Action item A:
In the blog post about Hans Zinsser, in what year did Zinsser develop the first anti-typhus vaccine?
Action item B:
Please write the next part of the blog post about Hans Zinsser, starting after its last sentence.

Excerpt provided:
--- START ---

Saturday, August 15, 2009

The Biography of R.S.

Consider the lowly head lice.

Besides being an increasing irritant in the life of any mother with elementary age children in a public school, they are almost indistinguishable from body lice.

Hans Zinsser recognized body lice as the scourge of armies, and as the chief trasmitter of typhus. In fact, he spent his entire life studying bacteria and transmission of disease.

After developing the first anti-typhus vaccine in 1933, he authored Rats, Lice and History, still in print, and still readable (including a word with the following footnote: "If the reader does not know the meaning of this word, that is unfortunate." An educator after my own heart.)

Zinsser wrote for the Atlantic Monthly, played the fiddle, traveled the world, and eventually, while examing his own blood under a microscope, identified and diagnosed himself with chronic leukemia. Knowing his time was limited, he wrote his own autobiography in the third person: As I Remember Him: The Biography of R.S.

--- END ---

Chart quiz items
--- START ---

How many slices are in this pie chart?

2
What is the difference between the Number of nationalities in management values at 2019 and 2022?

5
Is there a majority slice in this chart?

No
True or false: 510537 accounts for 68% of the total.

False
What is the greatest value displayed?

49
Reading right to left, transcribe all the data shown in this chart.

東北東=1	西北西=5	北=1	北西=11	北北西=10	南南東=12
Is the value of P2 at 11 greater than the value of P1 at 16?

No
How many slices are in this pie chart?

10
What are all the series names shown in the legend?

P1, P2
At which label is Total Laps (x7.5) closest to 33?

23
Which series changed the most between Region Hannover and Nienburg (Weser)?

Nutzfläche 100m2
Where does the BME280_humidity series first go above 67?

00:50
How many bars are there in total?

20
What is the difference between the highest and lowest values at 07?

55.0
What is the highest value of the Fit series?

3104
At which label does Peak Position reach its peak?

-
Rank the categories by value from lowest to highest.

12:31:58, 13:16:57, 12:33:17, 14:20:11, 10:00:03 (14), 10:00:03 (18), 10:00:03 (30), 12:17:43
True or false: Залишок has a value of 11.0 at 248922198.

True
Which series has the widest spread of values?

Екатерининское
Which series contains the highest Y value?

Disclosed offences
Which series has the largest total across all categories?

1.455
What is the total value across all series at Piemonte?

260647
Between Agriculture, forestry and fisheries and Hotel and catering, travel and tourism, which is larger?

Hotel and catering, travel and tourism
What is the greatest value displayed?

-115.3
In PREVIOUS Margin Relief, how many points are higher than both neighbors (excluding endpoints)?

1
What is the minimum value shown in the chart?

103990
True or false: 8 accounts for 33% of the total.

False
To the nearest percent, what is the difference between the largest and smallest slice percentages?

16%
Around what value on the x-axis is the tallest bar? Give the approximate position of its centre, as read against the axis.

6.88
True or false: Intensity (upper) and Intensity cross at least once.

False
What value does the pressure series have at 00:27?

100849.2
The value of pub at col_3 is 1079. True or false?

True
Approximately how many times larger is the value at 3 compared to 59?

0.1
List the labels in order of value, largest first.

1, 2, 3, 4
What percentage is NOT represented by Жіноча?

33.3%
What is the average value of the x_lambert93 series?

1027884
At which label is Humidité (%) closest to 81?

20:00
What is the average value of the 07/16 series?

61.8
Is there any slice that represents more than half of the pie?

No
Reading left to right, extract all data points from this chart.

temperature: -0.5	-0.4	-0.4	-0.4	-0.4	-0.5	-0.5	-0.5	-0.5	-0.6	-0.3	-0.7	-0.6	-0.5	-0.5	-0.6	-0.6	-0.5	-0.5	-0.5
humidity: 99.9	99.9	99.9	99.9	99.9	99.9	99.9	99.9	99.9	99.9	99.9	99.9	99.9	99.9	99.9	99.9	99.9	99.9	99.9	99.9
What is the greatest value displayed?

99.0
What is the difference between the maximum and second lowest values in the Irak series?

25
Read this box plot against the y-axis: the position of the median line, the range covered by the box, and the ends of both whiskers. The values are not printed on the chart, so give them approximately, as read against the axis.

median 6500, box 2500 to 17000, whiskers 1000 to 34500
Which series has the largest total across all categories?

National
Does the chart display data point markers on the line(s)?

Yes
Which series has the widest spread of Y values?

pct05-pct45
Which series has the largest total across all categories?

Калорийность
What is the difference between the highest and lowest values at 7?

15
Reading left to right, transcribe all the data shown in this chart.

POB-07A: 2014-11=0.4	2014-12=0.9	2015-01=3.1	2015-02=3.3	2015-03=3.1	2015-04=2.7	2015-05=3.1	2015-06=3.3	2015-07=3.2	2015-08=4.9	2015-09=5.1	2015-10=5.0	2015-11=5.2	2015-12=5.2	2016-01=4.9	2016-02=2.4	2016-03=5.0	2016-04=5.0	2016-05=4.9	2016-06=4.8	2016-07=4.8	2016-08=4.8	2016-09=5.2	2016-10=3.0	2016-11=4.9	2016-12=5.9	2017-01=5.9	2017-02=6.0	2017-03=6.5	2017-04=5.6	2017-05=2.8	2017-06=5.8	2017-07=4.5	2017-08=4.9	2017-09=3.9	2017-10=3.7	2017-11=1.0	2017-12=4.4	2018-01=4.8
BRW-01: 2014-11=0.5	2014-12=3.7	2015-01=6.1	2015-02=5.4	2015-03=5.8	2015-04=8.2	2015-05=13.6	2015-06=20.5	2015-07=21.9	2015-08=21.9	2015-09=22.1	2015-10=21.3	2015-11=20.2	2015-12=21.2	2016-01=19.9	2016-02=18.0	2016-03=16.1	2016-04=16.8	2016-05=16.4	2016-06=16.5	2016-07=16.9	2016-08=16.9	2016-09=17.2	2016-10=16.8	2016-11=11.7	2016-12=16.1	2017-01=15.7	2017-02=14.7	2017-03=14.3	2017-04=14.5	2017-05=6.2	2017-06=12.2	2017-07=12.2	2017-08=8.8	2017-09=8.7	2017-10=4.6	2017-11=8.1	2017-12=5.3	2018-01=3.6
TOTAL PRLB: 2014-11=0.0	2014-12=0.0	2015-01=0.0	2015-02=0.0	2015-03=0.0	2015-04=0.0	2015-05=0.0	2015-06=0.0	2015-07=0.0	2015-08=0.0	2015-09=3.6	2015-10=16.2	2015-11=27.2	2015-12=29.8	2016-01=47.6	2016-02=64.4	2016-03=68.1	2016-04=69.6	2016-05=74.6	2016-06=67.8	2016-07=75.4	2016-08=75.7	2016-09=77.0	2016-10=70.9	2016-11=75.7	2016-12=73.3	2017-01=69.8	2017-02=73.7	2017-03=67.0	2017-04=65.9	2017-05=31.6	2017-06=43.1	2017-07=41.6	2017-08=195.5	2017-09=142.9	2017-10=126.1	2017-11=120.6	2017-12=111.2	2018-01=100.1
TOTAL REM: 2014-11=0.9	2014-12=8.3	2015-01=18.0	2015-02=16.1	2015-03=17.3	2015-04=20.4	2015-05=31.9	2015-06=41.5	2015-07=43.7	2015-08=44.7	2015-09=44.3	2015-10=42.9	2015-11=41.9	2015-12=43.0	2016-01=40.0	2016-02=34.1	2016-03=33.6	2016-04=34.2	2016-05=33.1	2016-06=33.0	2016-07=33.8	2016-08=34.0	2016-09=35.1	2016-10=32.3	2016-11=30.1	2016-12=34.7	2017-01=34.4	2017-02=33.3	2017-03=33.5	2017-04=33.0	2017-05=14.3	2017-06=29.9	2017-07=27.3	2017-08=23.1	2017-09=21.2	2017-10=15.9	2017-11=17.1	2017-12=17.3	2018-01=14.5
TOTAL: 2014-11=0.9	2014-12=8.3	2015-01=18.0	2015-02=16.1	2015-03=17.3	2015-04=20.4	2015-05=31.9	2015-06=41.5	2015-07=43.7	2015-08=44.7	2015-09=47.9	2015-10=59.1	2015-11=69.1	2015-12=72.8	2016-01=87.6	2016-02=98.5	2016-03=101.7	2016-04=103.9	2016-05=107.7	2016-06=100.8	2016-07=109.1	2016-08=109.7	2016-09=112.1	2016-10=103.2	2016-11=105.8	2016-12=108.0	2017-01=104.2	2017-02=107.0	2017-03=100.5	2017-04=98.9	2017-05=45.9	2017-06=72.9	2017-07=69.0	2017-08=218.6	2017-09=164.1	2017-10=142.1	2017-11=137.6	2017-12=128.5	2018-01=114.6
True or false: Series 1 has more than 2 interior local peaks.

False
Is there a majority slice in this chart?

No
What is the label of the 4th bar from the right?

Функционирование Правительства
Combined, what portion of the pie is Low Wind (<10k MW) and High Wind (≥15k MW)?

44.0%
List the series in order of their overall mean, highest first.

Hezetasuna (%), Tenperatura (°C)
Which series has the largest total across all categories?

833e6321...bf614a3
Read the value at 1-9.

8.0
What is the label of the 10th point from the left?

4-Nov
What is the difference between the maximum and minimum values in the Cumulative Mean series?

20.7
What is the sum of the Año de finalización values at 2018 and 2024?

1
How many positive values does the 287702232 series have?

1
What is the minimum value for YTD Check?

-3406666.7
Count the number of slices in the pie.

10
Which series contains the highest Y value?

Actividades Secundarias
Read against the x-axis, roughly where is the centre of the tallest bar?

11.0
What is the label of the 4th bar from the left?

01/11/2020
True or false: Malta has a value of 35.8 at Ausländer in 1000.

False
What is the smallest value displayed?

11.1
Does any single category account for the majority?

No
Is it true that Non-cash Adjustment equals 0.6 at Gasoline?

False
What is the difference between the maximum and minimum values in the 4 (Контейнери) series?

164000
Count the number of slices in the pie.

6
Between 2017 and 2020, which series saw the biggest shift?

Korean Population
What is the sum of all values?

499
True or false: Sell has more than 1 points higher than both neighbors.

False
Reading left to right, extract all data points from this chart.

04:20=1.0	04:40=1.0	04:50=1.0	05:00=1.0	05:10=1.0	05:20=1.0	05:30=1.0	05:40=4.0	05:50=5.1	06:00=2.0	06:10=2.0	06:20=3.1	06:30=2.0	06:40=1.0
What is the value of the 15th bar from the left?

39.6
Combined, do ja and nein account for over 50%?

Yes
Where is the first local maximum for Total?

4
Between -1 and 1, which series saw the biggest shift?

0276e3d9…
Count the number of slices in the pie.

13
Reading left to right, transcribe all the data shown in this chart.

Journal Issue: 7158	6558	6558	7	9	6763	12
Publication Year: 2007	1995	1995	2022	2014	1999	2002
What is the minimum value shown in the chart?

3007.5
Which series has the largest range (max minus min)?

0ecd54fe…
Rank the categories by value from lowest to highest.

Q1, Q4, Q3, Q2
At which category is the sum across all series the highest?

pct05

--- END ---

Answer section A:
1933

Answer section B:
"An affectionate, voluble, energetic, terrierlike man, Hans Zinsser had a strong fondness for wine, women, horses, books. Two years ago, returning from a junket to China, he noticed that the sun on ship board turned him not healthy brown but lemon yellow. He knew then that there was something serious the matter with his blood. Back in Boston, he consulted a colleague and friend, who told him, with "affectionate abstinence from any expression of sympathy," that he had leukemia. Looking out at the white sails on the Charles River, Zinsser realized that he was going to die. A great lover of life, he began soon to fall in love with death.


"In his book Zinsser revealed that he was an agnostic, that he did not know what lay beyond the last door. But he said that the imminence of death had made his perceptions keener and lovelier. "When he awoke in the mornings," he wrote of himself, "the early sun striking across the bed, the light on the branches of the trees outside his window, the noise of his sparrows, and all the sounds of the awakening street aroused in him all kinds of gentle and pleasing memories of days long past. . . " *

The "R.S." was short for Romantic Self, a self-description by Zinsser himself.

As of 8-15-09, offered for sale by Chewybooks at:
http://www.amazon.com/shops/chewybooks

*Time Magazine, Romantic Self, Monday, September 16,1940 (obituary for Hans Zinsser)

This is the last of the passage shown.